START TASK INPUT

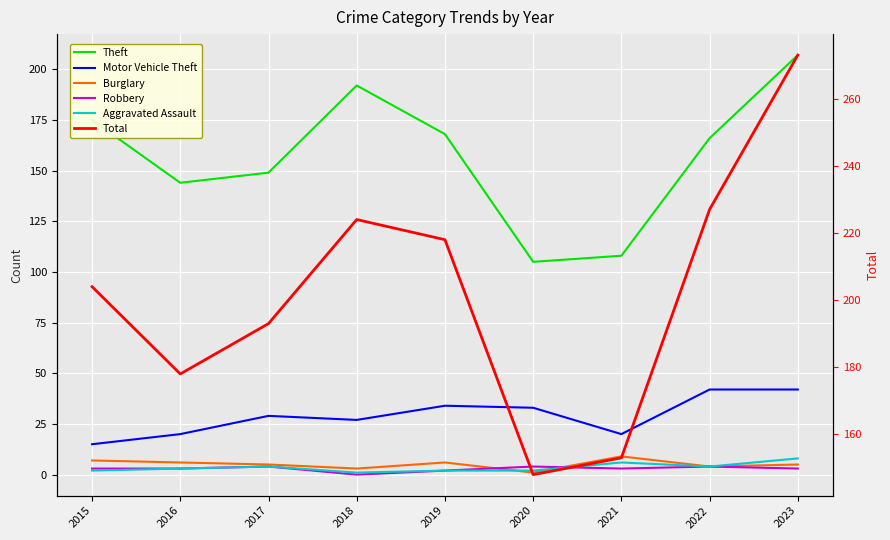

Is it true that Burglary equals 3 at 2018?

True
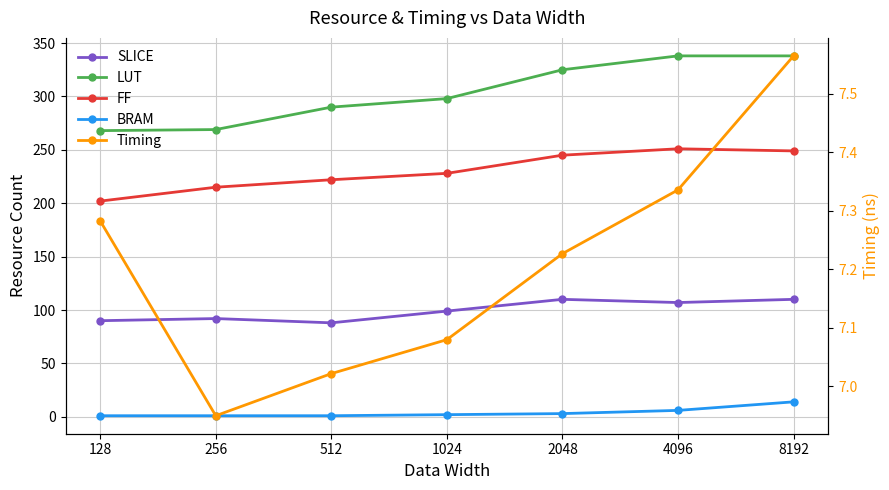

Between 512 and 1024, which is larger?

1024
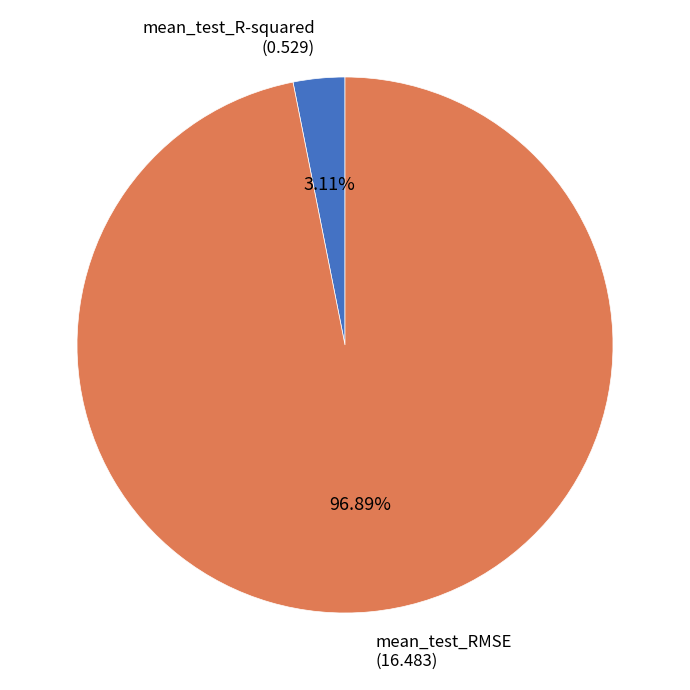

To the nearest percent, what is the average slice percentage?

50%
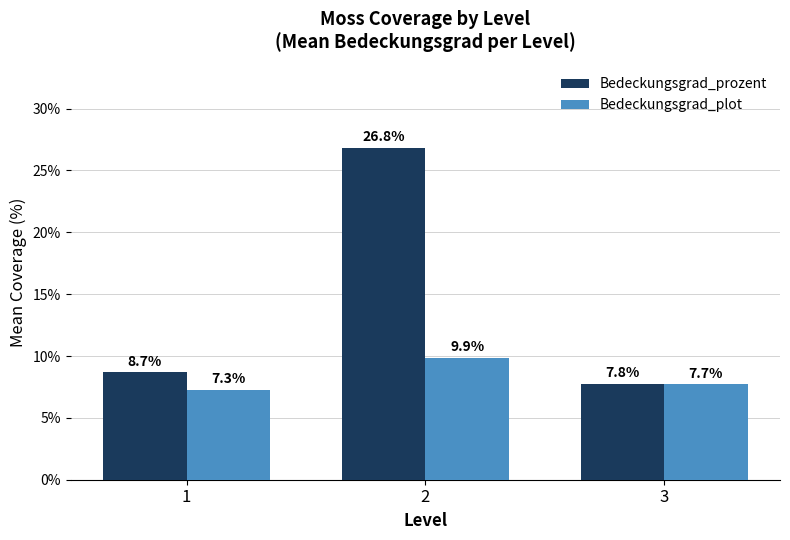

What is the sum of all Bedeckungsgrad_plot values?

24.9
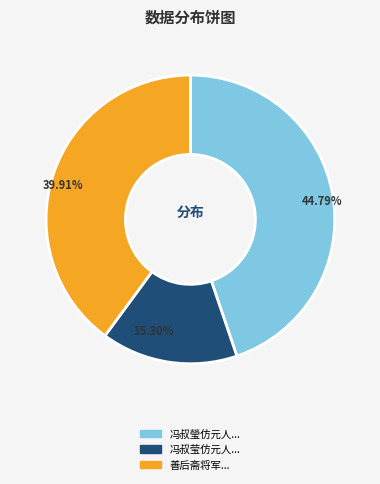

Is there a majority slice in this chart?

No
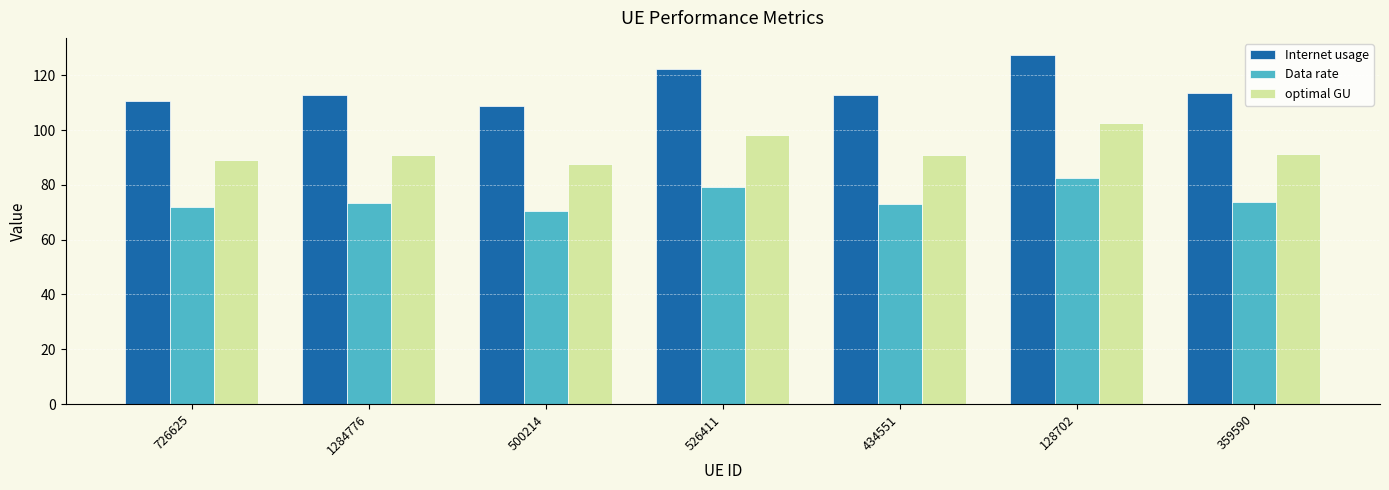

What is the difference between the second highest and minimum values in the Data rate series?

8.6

END TASK INPUT

- YOUR TASK -
Return every line in the rows above that contains the word "this". Case counts.

- RESPONSE AREA -
Is there a majority slice in this chart?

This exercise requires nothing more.